The Center on Global Energy Policy (CGEP) at Columbia University today released a new report analyzing the impact of the upcoming 0.50% global sulfur cap on marine fuel set to come into force in 2020.

Chief among the report's findings are that, while the new global sulfur cap goes a long way to cut harmful emissions, it will not be as transformative for the shipping industry nor as disruptive for oil markets as some analysts are predicting.

The report, "Slow Steaming To 2020: Innovation and Inertia in Marine Transport and Fuels" authored by CGEP Senior Research Scholar Antoine Halff, also finds that falling bunker demand, along with unrealized existing fuel efficiency gains, means future demand for fuel will likely be lower than some expect.

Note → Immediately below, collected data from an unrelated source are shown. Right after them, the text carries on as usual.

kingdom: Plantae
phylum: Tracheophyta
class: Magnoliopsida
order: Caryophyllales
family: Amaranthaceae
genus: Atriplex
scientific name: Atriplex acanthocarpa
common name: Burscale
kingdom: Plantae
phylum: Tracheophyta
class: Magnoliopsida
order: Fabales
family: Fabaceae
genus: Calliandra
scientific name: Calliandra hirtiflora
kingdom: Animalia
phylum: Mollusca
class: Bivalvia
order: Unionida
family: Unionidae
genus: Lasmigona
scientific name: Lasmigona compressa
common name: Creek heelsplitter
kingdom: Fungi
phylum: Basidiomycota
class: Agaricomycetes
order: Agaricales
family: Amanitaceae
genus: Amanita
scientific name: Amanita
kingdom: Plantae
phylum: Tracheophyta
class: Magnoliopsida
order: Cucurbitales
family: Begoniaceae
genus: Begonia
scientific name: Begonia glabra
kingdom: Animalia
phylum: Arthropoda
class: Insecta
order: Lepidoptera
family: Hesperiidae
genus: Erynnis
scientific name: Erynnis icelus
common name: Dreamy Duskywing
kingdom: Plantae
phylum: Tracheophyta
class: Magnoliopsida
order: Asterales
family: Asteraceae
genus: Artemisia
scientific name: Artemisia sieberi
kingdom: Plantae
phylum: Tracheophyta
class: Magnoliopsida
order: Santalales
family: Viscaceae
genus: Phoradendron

"Expectations that the IMO sulfur standards will restrict bunker fuel availability and cause product markets to rally are likely overblown," the report concludes.

Other key findings from the report include:

  • Industry consolidation and shipping innovation have already unlocked substantial fuel savings that are poorly captured in statistics. With digitization set to further reduce the oil intensity of shipping, oil demand growth from the marine sector will likely remain below forecast, which will help blunt the effect of the global cap.
  • At the same time, although liquefied natural gas (LNG) bunkering is making some inroads into shipping, the new pollution standards may not visibly speed up the sector's shift away from oil. In fact, by selecting performance standards over technical ones to desulfurize marine fuels, and by adopting a sequential approach to the sector's main types of air emissions, regulators may have unwittingly entrenched the role of oil in shipping for decades to come. Given their high capital costs and the advanced planning required, neither scrubbers nor LNG engines seem destined to play a leading role in meeting the new specs, at least initially. That leaves low-sulfur bunker fuels as the default compliance option for most. A more integrated approach, combining restrictions on SOx, NOx and GHG, could have incentivized a faster switch to LNG.
  • Postponing the rules, as some have advised, would not necessarily give industry more time to prepare. The wait-and-see approach taken by many shipowners is a cautious and rational response to market risks, compounded by potential feedback effects and regulatory uncertainty.
  • While some analysts have drawn parallels with the 2008 oil rally, when desulfurization of road diesel helped propel oil prices to record highs, this is an imperfect analogy. Unlike in the 2000s, diesel demand is far from booming. The new bunkers also will not be diesel look-alikes but rather hybrid fuels, produced as much through blending as through refining. Refineries with high yields of high sulfur fuel oil (HSFO) will suffer from reduced demand, however – as will producers of heavy, sour crude oil grades whose price is partially indexed to that of HSFO, such as Mexico.
  • Lack of enforcement capacity means a high risk of noncompliance, further easing market pressures.